Alors que le soleil commençait à péricliter, indiquant la fin de la journée, quelques signes d'habitations apparaissaient au loin.
« C’est cet endroit qu’on nous a indiqué ? »
Question rhétorique de Hilda. Ça y ressemblait. À l’horizon se dressait un vieux Temple de Sigmar – il semblait y avoir des temples du Kaiser partout dans ce pays, tant il était le Dieu incarnant l’hénothéisme impérial du coin. Mais le Temple était explosé. Son clocher avait été arraché par quelque force, et pourtant, ça ne ressemblait pas au dégât causé par une canonnade – c’était plus tranché, net, comme si un géant avait brandi une épée pouvant découper de la pierre comme un couteau tranche un fruit.
Les chaumières en dessous avaient été calcinées. Il restait des toits à la paille manquante, peut-être parce que des chevaux avaient grignoté les toits. Et tout autour, des morceaux de bois cendreux, qui peinaient à faire tenir debout des restes de chaumières.
Et au fur et à mesure qu’ils approchaient, ils découvraient comment des labours et des semailles avaient été laissés à l’abandon. Des clôtures délimitant des jardins étaient éclatés. Tout le long de la route, des poteaux, pour certains couchés au sol.
Pourquoi des poteaux alignés ainsi, de chaque côté de la chaussée ?
« Putaiiiin de merde…
Cet endroit fout les jetons. »
C’était un village fantôme. Et plus ils s’approchaient, plus ils se rendaient compte à quel point il était grand. Peut-être que cent, deux cents personnes vivaient ici à une époque – il n’y avait plus l’air d’avoir personne. Albrecht et Hilda marchaient très lentement, en regardant par tout. Une espèce de pesanteur commençait à les gagner.
Galfric sursauta lorsque le vent fit couiner un ancien volé qui ne tenait plus qu’à un clou. Et c’est là qu’il crut comprendre pourquoi il pouvait déceler un peu de sang séché sur l’un de ces poteaux :
C'étaient en fait des pieux. Des gens avaient été empalés ici. Des villageois. On en avait attrapé pour les mettre dessus, et les torturer.

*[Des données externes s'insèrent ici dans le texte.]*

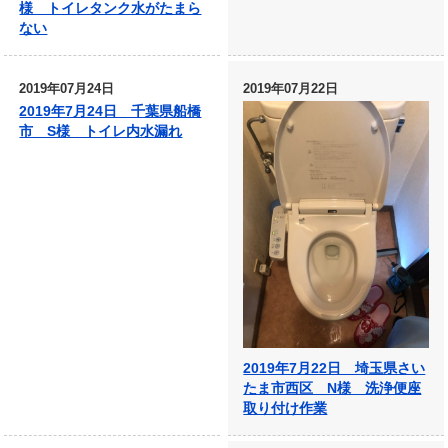
様 トイレタンク水がたまら
ない
2019年07月24日
2019年07月22日
2019年7月24日 千葉県船橋
市 S様 トイレ内水漏れ
2019年7月22日 埼玉県さい
たま市西区 N様 洗浄便座
取り付け作業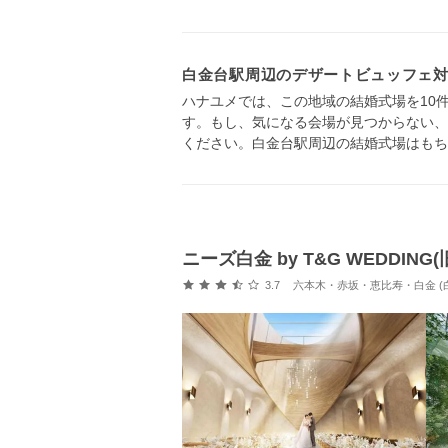
白金台駅周辺のデザートビュッフェ
ハナユメでは、この地域の結婚式場を10
す。もし、気になる会場が見つからない、
ください。白金台駅周辺の結婚式場はもち
ニーズ白金 by T&G WEDDIN
口コミ評価
3.7
六本木・赤坂・恵比寿・白金 (白金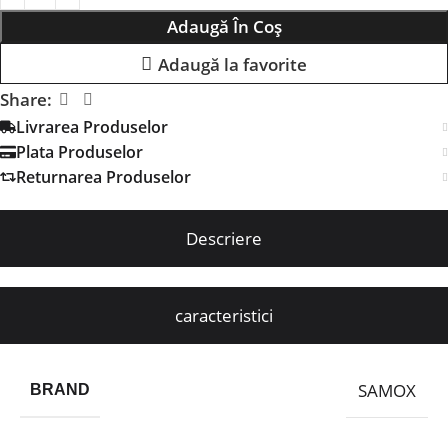
Adaugă În Coș
Adaugă la favorite
Share:
Livrarea Produselor
Plata Produselor
Returnarea Produselor
Descriere
caracteristici
SAMOX
BRAND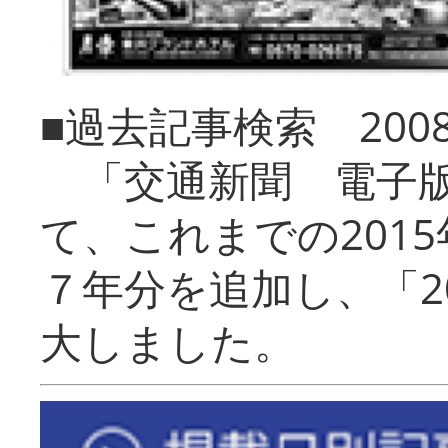
■過去記事検索 20
「交通新聞 電子版
て、これまでの201
７年分を追加し、「2
大しました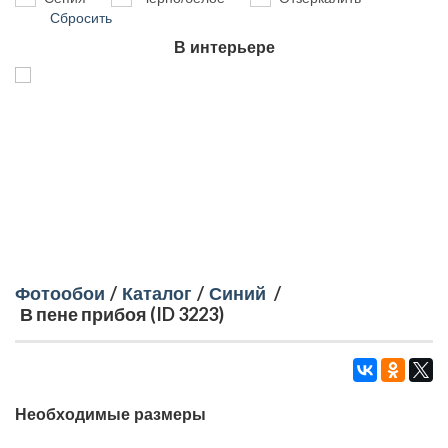
Сбросить
В интерьере
Фотообои
/
Каталог
/
Синий
/
В пене прибоя (ID 3223)
Необходимые размеры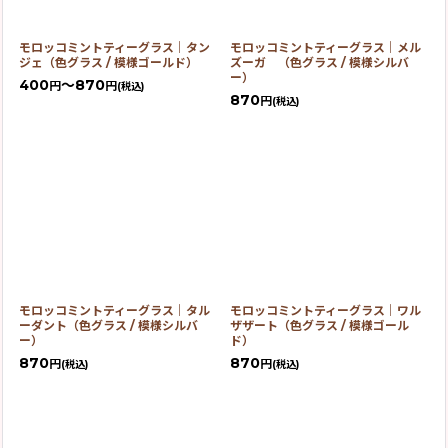
モロッコミントティーグラス｜タン
モロッコミントティーグラス｜メル
ジェ（色グラス / 模様ゴールド）
ズーガ （色グラス / 模様シルバ
ー）
400
～870
円
円
(税込)
870
円
(税込)
モロッコミントティーグラス｜タル
モロッコミントティーグラス｜ワル
ーダント（色グラス / 模様シルバ
ザザート（色グラス / 模様ゴール
ー）
ド）
870
870
円
円
(税込)
(税込)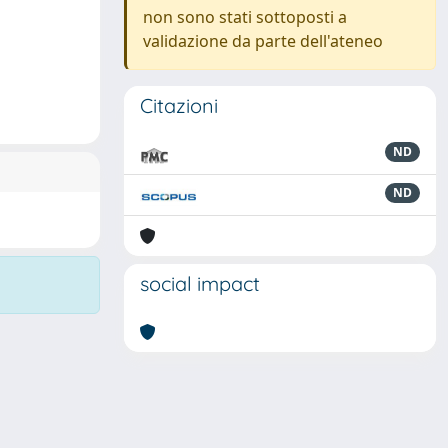
non sono stati sottoposti a
validazione da parte dell'ateneo
Citazioni
ND
ND
social impact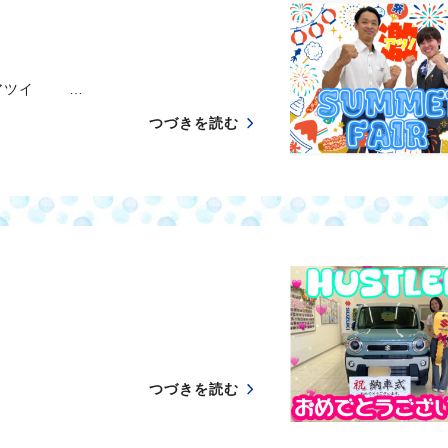
アツイ …
つづきを読む
つづきを読む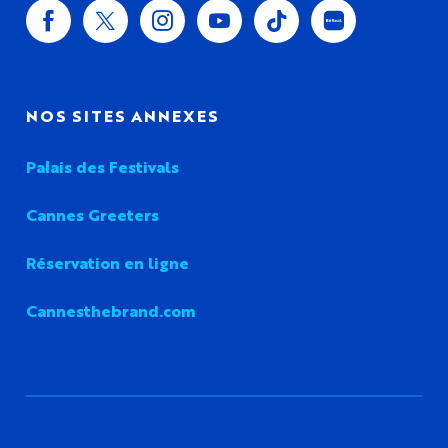
NOS SITES ANNEXES
Palais des Festivals
Cannes Greeters
Réservation en ligne
Cannesthebrand.com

Et Galfric se mit à lentement perdre son rythme respiratoire, à s’étouffer sur place. Il sentait quelque force oppressante comprimer sa gorge, et l'empêcher de bien prendre son souffle.
Est-ce qu’il y avait encore des âmes errantes ici ?
Au loin, on entendit un chien aboyer et férocement grogner. Un jeune homme apparut alors à une cinquantaine de pas, ce qui figea Hilda et Albrecht sur place. Un bonhomme tout malingre, très mince, les joues anormalement creusées par la faim, les yeux entourés de cernes, apparut aux côtés d’un solide dogue à la gueule dégoulinante de salive. Il tenait dans sa main un long bâton, et, à distance, il se mit à siffler et à crier pour se faire entendre :
« Qu’est-ce vous venez faire ici, gens ?!
Y a rien à voler, j’ai rien, vous perdez votre temps ! Vous allez pas vous faire mordre le cul pour deux sous de cuivre et un poulet, quand même ?! »
Le chien paraissait anormalement agressif. Il ne cessa d’aboyer à tue-tête, en affichant ses crocs aux trois intrus.